Since 2012, Xi has concentrated an astounding array of power in his hands. Special leadership groups on economic reform, on domestic security, on media propaganda now report to him. A whiff of a personality cult has emerged.

And Chinese elite politics has suddenly become very interesting again. A sweeping anti-corruption campaign is shaking the bureaucracy. Retired leaders once regarded as untouchable are falling left and right. These waves are even beginning to lap around the Shanghai power base of China's former top leader, Jiang Zemin, who not only remained a power broker long after he left office, but even facilitated Xi's rise.

What does this all mean?

At a deep level, China is experiencing a backlash against many of the economic, ideological and political winners of the reform era. The last three decades saw the world's most rapid accumulation of economic wealth fuse with an unreformed authoritarian political system. The result: a generation of well-heeled “red capitalists,” furiously texting on their iPhones as chauffeur-driven Audis sped their children past migrant shantytowns to English cram schools in preparation for studies overseas.

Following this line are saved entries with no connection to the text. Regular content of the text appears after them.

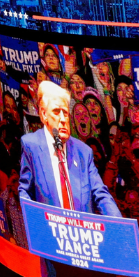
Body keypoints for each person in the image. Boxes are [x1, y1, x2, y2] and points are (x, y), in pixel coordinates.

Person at [18, 80, 121, 216]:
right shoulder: (31, 145)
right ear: (43, 115)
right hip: (49, 232)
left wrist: (118, 226)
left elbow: (101, 194)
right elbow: (24, 192)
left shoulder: (84, 152)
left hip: (82, 232)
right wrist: (37, 226)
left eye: (65, 113)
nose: (62, 119)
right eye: (56, 112)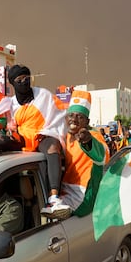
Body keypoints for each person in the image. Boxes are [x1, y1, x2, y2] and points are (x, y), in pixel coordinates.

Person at [0, 64, 68, 213]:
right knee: (3, 141)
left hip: (43, 135)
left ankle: (53, 198)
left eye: (26, 78)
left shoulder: (44, 95)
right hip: (22, 138)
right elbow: (8, 124)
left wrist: (47, 132)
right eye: (19, 79)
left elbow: (58, 117)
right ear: (12, 83)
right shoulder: (10, 103)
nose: (24, 82)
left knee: (52, 148)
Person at [44, 90, 110, 219]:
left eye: (79, 117)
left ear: (87, 121)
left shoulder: (94, 135)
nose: (74, 119)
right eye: (71, 115)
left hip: (83, 195)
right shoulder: (65, 136)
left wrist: (88, 141)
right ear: (66, 118)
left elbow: (103, 155)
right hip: (63, 191)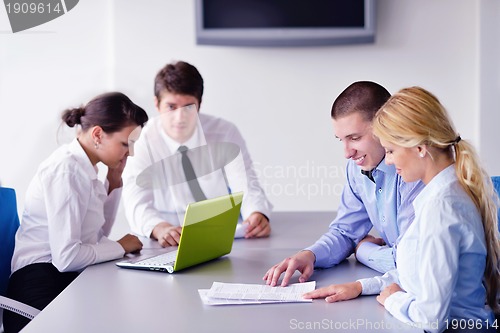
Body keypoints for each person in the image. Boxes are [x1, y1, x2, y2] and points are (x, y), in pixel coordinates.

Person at [303, 87, 500, 332]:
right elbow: (417, 274)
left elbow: (431, 318)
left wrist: (392, 300)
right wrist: (362, 287)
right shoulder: (440, 195)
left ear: (419, 148)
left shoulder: (441, 209)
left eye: (391, 151)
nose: (387, 161)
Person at [3, 92, 148, 333]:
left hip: (62, 278)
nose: (130, 153)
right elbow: (67, 257)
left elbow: (95, 236)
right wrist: (121, 246)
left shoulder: (85, 168)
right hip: (37, 289)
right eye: (126, 144)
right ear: (98, 134)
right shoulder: (66, 170)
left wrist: (113, 181)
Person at [264, 81, 424, 286]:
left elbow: (410, 263)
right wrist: (310, 255)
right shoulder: (357, 168)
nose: (347, 153)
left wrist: (364, 250)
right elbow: (346, 231)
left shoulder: (413, 172)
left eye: (355, 138)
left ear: (386, 125)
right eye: (341, 140)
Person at [122, 61, 272, 247]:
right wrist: (159, 228)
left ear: (199, 105)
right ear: (157, 104)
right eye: (171, 107)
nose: (180, 118)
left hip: (224, 230)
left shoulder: (225, 132)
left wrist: (257, 214)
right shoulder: (141, 140)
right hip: (169, 232)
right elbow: (135, 200)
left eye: (188, 107)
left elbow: (246, 183)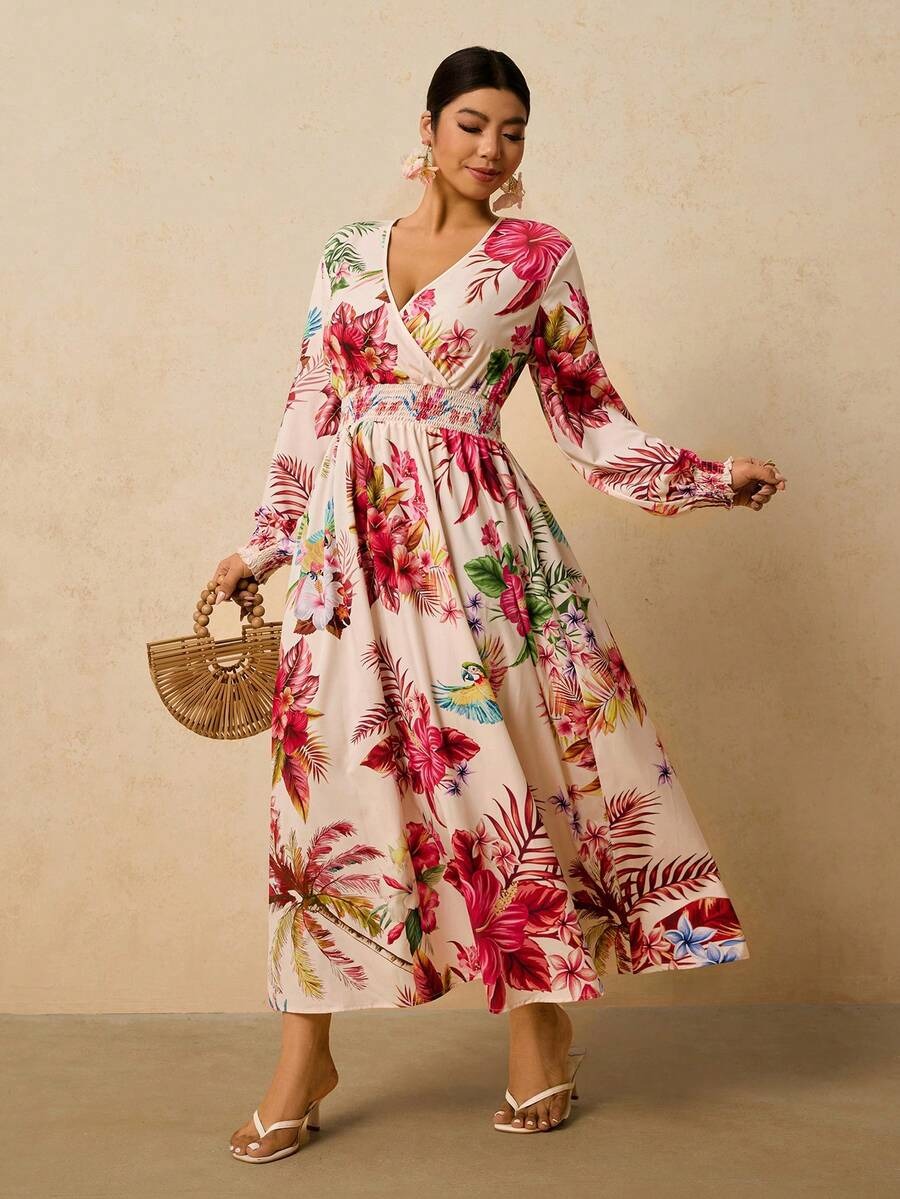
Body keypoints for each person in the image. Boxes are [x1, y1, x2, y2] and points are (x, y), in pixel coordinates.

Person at [212, 46, 786, 1162]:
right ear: (428, 128)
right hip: (347, 560)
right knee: (326, 799)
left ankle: (540, 1028)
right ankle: (304, 1056)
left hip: (479, 551)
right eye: (473, 123)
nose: (492, 147)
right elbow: (309, 407)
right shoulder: (344, 254)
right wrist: (262, 546)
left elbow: (589, 416)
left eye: (513, 130)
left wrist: (711, 478)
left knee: (507, 782)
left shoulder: (537, 257)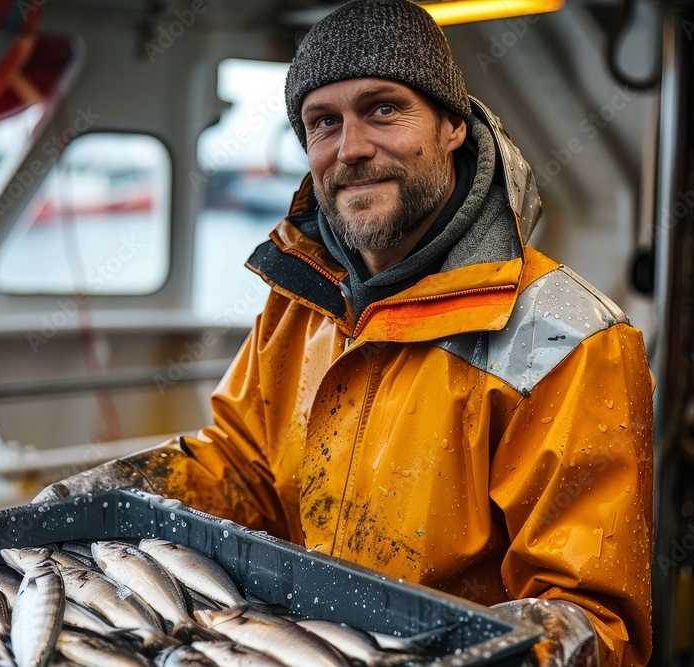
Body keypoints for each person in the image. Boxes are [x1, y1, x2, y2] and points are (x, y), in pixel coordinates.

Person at [34, 1, 654, 665]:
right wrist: (107, 498)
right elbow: (245, 473)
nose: (351, 148)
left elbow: (591, 620)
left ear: (451, 125)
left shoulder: (570, 341)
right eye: (323, 122)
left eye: (383, 109)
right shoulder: (301, 302)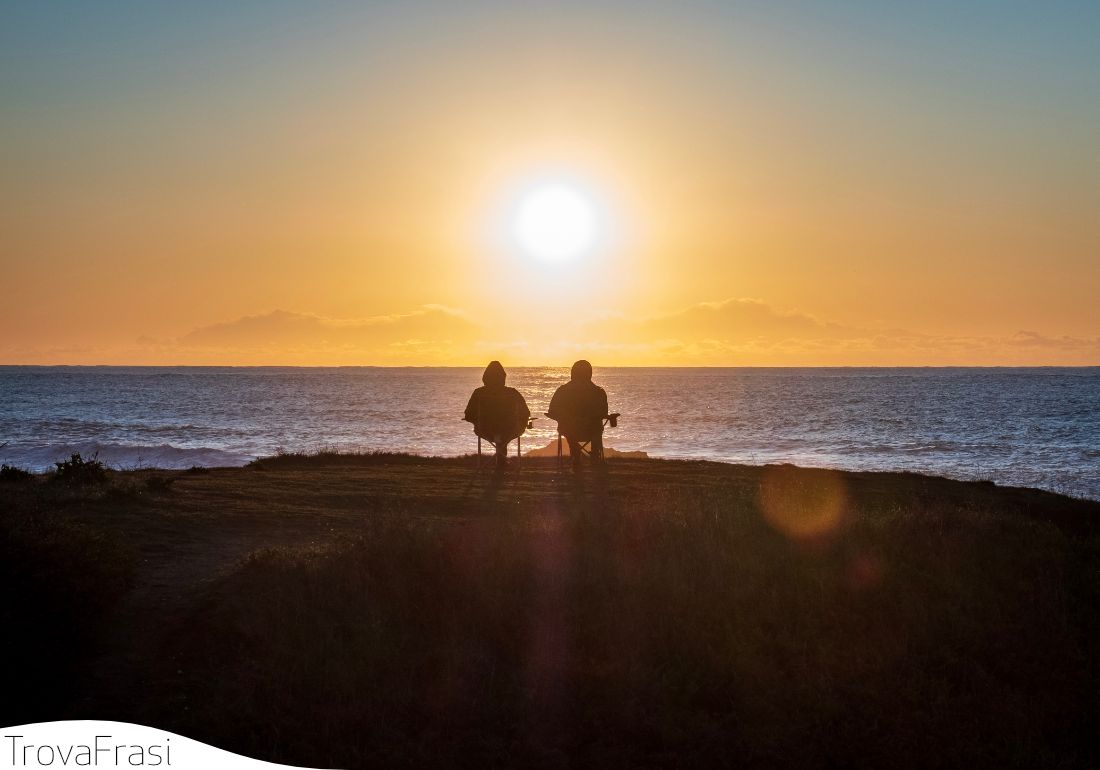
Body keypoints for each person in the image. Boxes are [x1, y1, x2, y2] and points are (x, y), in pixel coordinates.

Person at [463, 361, 531, 468]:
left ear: (485, 377)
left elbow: (468, 414)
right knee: (503, 434)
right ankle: (501, 460)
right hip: (510, 429)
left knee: (499, 433)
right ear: (503, 377)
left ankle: (500, 460)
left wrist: (476, 422)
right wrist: (523, 422)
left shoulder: (479, 393)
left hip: (485, 430)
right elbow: (526, 412)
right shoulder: (512, 393)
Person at [547, 359, 610, 468]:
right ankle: (595, 455)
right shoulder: (599, 392)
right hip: (592, 431)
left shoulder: (562, 391)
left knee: (566, 428)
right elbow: (604, 412)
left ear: (572, 373)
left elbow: (552, 411)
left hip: (570, 431)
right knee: (597, 427)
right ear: (590, 374)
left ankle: (576, 454)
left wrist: (562, 418)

Such things might have seemed the very epitome of success to an earlier generation of Chinese leaders ruling over a country just emerging from crushing poverty and Maoist isolation. But they look very different now. To a new leader worried about maintaining one-party rule in a nation with a history of revolution, and where just 1% of the population controls one-third of the wealth, this is not just an image problem. It is a latent threat to the stability of his regime.

In Xi's eyes, the legacy of the reform era poses other challenges too. Entrenched political and economic interests built up since the 1990s hamper his efforts to solidify personal control over the apparatus of governance. Decades of dependence on foreign software expose China to cyber threats from abroad. Cultural imports — Hollywood films or “The Big Bang Theory” — challenge his dream of nationalist revival.

This is precisely why these are all under attack. And it resonates with ordinary citizens, particularly those who feel they missed out on China's go-go years. For them, the sight of cadres who once sped past them in limos being humbled by Xi's disciplinary teams is no small source of pleasure. Unsurprisingly, Xi's popularity has soared.

Nor are these policies necessarily wrong. Corruption must be contained. And if party authorities actually follow through with plans to increase the number of college spots for poor students (presumably at the expense of the urban elite), that would represent a real step toward redressing the education inequality gap that has grown since the reform period.

However, tackling the problems facing China today requires addressing the core political factors behind them. Excessive, unchecked power in the hands of a few has fueled the viral growth of a long list of social and economic problems. Indeed, Xi himself has flagged the need to restrict power in a “cage of regulations.”

But in the years since 1989, party leaders have systematically stymied the gradual evolution of positive local experiments with the kinds of institutions — an independent judiciary, meaningful legislatures, bottom-up electoral participation — that might help seriously curtail these problems.

Instead, Chinese leaders are falling back on what they know. And what they know are tactics drawn from the 1950s and '60s — ones being used now: party rectification movements, politicized anticorruption purges, televised self-confessions by social media celebrities, foreign corporate investigators and alleged terrorists.

And this is dangerous, because it risks taking China backward. And not to the Deng era, but to far more unstable ones that preceded him.

Carl Minzner is a professor at Fordham Law School, specializing in Chinese law and politics.